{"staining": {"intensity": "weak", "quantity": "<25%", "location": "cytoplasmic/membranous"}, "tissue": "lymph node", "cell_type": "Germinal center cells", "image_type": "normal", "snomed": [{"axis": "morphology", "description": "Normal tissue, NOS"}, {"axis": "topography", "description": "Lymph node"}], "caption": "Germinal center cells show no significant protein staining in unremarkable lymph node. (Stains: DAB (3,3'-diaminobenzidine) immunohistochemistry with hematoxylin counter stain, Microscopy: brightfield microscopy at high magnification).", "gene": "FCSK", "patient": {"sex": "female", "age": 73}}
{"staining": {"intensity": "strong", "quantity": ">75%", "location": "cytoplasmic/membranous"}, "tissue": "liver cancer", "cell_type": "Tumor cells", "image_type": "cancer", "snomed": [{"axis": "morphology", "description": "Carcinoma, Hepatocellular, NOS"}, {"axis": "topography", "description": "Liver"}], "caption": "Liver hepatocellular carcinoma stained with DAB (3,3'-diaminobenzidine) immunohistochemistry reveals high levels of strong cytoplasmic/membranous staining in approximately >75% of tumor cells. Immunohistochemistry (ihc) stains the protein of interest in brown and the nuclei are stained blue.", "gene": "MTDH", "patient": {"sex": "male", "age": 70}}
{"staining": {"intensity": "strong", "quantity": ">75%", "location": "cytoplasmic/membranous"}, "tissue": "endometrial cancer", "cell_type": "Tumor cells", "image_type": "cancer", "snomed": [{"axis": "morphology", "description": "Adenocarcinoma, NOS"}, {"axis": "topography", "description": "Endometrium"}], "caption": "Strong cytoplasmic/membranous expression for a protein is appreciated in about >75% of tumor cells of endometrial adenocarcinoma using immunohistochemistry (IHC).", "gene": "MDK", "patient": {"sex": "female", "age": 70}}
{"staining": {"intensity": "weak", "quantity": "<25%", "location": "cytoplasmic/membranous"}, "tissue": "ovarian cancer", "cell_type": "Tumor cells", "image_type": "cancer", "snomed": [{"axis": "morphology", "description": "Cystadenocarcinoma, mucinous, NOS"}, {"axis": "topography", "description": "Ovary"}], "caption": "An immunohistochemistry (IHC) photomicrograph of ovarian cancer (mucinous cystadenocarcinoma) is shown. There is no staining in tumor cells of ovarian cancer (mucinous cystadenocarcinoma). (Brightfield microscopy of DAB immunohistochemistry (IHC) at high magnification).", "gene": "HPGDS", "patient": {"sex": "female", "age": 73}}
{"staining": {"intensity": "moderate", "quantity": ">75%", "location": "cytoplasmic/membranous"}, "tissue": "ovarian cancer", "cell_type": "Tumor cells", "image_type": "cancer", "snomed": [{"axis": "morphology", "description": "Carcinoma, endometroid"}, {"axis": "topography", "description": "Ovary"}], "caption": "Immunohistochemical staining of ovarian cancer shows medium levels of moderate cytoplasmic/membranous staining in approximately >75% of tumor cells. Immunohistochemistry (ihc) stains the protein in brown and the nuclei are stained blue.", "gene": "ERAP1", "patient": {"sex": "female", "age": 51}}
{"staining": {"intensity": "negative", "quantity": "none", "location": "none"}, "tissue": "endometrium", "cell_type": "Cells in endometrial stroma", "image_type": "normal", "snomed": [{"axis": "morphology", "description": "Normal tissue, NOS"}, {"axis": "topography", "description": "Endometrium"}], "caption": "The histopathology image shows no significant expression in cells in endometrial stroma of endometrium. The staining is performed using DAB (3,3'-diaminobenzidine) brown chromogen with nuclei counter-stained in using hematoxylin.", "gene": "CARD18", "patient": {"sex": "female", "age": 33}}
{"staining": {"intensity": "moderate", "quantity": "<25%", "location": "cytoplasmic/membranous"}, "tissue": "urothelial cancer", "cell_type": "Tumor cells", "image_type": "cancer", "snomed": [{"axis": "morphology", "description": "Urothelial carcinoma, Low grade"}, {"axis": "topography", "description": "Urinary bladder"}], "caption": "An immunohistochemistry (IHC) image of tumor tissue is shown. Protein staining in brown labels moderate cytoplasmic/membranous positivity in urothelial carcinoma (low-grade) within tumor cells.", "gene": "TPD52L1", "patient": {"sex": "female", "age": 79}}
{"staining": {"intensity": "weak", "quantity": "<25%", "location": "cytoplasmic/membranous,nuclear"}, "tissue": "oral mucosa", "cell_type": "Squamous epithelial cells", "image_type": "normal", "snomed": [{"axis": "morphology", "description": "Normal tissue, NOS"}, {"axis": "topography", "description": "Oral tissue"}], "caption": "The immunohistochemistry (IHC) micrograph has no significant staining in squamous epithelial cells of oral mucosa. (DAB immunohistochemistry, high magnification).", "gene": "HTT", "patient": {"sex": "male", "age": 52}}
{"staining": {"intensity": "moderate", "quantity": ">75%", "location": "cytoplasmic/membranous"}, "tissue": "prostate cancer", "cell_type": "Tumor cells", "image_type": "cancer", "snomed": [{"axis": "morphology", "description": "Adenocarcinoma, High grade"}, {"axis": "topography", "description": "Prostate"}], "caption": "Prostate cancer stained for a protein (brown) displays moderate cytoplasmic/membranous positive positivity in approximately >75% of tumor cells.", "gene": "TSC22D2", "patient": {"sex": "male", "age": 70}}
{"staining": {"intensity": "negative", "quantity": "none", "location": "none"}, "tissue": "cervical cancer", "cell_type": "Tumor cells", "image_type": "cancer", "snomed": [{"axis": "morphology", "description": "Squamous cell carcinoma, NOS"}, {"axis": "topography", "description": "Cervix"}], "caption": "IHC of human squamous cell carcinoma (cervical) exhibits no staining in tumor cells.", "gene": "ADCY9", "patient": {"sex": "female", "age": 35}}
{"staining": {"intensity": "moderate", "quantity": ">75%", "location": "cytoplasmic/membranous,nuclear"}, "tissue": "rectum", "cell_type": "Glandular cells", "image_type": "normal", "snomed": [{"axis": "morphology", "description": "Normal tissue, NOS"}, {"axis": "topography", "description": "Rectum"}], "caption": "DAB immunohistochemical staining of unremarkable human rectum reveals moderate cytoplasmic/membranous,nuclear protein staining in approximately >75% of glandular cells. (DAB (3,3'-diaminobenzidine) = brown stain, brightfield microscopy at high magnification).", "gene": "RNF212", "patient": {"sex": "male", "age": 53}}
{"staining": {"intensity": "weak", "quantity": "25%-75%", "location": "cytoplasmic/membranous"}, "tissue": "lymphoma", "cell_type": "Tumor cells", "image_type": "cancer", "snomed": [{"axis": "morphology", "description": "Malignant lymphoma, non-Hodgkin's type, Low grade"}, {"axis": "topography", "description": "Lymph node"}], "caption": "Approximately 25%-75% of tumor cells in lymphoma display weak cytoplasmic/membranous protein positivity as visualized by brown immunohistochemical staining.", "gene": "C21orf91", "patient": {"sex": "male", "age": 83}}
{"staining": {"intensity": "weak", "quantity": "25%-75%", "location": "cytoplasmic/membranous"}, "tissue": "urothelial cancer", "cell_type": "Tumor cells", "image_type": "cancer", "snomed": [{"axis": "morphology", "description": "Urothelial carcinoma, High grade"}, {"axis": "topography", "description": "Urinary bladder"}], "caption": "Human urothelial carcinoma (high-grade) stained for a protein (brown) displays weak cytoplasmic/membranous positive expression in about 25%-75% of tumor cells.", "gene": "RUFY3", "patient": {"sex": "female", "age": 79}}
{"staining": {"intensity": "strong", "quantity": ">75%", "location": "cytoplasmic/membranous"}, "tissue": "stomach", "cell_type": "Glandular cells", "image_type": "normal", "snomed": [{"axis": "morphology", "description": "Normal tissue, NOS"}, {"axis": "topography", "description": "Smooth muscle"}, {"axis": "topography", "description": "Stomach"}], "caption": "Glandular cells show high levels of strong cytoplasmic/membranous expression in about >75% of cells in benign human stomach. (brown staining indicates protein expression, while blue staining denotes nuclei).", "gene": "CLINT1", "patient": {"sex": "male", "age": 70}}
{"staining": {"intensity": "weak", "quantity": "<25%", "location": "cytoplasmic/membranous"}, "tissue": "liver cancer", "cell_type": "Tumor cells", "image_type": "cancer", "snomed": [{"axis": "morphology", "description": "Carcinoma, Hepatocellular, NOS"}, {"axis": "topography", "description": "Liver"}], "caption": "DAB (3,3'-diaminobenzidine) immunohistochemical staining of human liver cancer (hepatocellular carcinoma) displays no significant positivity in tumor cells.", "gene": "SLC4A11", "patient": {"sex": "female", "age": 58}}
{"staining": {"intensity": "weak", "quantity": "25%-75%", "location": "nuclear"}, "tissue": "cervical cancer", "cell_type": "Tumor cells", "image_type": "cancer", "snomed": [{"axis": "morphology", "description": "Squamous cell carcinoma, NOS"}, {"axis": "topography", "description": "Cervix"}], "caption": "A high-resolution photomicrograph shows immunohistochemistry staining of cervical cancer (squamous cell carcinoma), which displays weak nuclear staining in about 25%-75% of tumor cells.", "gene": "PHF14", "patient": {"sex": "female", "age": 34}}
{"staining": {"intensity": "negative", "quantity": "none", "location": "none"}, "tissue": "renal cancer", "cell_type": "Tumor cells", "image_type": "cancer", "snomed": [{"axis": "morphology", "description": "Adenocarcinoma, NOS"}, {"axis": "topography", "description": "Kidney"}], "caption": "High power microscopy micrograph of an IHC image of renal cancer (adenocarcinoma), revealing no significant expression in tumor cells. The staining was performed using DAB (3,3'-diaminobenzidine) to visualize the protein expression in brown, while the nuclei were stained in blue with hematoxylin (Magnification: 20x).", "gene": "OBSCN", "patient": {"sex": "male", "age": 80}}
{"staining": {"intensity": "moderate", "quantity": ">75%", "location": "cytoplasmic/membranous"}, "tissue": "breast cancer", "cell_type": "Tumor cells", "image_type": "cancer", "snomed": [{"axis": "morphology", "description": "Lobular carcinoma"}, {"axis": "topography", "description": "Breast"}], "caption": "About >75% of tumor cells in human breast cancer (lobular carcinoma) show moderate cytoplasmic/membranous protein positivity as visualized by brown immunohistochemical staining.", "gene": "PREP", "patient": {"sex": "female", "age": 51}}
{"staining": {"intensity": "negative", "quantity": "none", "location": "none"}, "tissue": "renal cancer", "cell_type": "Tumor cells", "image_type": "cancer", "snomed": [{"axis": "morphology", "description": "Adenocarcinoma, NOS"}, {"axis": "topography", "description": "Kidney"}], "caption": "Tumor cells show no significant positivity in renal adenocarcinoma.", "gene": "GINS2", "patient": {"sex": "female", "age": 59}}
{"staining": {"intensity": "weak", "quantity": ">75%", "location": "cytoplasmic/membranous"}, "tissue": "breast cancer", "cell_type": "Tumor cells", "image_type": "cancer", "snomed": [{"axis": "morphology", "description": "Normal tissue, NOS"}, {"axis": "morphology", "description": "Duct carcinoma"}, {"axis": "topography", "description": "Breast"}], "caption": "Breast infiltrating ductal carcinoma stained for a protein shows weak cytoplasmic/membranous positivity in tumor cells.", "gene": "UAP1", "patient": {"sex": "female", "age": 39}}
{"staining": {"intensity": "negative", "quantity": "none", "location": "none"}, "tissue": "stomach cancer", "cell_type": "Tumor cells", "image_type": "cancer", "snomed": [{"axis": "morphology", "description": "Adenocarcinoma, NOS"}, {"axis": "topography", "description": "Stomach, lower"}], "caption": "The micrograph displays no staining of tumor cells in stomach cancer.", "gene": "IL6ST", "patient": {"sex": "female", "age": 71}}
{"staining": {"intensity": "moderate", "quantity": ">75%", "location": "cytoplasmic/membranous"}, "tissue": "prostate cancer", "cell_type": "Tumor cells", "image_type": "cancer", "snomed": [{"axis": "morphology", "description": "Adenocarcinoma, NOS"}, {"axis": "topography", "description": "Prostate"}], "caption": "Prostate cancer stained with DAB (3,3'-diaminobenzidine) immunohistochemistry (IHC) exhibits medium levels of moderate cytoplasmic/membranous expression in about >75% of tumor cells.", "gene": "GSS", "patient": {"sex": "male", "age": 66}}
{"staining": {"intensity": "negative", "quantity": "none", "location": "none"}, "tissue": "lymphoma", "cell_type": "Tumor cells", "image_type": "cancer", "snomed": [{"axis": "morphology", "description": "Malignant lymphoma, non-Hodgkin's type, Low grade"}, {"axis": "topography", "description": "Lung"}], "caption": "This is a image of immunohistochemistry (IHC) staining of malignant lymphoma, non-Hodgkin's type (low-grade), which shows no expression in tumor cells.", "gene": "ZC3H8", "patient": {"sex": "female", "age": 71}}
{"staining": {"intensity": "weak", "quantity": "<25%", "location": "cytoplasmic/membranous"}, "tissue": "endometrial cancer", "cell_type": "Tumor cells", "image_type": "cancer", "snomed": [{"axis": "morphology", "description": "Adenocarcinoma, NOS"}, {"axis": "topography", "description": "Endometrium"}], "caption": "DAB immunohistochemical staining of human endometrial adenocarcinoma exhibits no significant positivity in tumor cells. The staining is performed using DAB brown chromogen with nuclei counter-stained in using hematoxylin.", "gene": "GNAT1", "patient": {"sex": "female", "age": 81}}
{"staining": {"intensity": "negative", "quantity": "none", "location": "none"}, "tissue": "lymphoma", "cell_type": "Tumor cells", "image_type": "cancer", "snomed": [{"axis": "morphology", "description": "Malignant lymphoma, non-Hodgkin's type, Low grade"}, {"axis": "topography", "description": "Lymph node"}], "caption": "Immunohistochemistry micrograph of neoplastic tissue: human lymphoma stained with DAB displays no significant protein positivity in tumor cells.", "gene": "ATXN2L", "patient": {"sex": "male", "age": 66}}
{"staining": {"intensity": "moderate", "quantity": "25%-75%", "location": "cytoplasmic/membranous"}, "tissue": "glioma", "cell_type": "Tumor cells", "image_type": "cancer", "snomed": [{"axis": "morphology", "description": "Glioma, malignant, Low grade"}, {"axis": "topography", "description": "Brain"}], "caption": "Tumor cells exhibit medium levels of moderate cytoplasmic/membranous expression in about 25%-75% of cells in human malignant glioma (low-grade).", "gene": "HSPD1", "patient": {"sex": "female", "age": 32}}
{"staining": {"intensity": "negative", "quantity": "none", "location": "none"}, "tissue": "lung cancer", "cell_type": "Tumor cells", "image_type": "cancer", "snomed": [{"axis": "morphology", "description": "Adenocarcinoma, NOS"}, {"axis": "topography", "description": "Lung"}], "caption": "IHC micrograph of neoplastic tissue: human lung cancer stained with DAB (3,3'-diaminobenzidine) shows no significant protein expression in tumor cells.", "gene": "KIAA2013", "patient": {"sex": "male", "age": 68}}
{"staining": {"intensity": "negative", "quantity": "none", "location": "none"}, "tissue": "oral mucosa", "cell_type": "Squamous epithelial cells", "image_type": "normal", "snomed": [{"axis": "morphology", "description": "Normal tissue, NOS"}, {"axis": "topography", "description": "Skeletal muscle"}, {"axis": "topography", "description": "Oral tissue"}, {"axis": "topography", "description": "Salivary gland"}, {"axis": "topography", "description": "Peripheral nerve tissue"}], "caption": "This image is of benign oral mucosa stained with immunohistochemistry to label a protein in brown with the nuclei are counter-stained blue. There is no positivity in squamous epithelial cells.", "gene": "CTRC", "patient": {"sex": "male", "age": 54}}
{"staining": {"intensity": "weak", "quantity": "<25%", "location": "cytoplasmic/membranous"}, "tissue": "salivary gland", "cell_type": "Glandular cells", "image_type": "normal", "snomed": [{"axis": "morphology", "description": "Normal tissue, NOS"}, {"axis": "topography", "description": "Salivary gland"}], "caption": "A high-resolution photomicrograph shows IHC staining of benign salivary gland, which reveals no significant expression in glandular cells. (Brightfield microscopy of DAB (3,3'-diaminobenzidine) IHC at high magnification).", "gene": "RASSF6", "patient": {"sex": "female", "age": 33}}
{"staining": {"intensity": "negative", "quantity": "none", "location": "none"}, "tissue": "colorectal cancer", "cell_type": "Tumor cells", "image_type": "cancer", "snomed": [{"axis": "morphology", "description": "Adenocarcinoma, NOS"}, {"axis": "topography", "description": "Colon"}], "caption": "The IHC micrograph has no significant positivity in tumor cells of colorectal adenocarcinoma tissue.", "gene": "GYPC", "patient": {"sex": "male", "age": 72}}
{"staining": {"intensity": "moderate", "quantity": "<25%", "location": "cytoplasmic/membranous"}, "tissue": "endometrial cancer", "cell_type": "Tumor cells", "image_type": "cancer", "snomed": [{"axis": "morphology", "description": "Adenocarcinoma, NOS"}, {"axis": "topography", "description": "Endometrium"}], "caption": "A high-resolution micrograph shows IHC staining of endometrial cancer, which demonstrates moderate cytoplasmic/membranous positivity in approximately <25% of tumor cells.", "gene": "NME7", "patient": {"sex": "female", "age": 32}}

[EXERCISE GOAL]
Please return all lines in the material above that include the word "lymphoma".

[EXPECTED OUTPUT]
{"staining": {"intensity": "weak", "quantity": "25%-75%", "location": "cytoplasmic/membranous"}, "tissue": "lymphoma", "cell_type": "Tumor cells", "image_type": "cancer", "snomed": [{"axis": "morphology", "description": "Malignant lymphoma, non-Hodgkin's type, Low grade"}, {"axis": "topography", "description": "Lymph node"}], "caption": "Approximately 25%-75% of tumor cells in lymphoma display weak cytoplasmic/membranous protein positivity as visualized by brown immunohistochemical staining.", "gene": "C21orf91", "patient": {"sex": "male", "age": 83}}
{"staining": {"intensity": "negative", "quantity": "none", "location": "none"}, "tissue": "lymphoma", "cell_type": "Tumor cells", "image_type": "cancer", "snomed": [{"axis": "morphology", "description": "Malignant lymphoma, non-Hodgkin's type, Low grade"}, {"axis": "topography", "description": "Lung"}], "caption": "This is a image of immunohistochemistry (IHC) staining of malignant lymphoma, non-Hodgkin's type (low-grade), which shows no expression in tumor cells.", "gene": "ZC3H8", "patient": {"sex": "female", "age": 71}}
{"staining": {"intensity": "negative", "quantity": "none", "location": "none"}, "tissue": "lymphoma", "cell_type": "Tumor cells", "image_type": "cancer", "snomed": [{"axis": "morphology", "description": "Malignant lymphoma, non-Hodgkin's type, Low grade"}, {"axis": "topography", "description": "Lymph node"}], "caption": "Immunohistochemistry micrograph of neoplastic tissue: human lymphoma stained with DAB displays no significant protein positivity in tumor cells.", "gene": "ATXN2L", "patient": {"sex": "male", "age": 66}}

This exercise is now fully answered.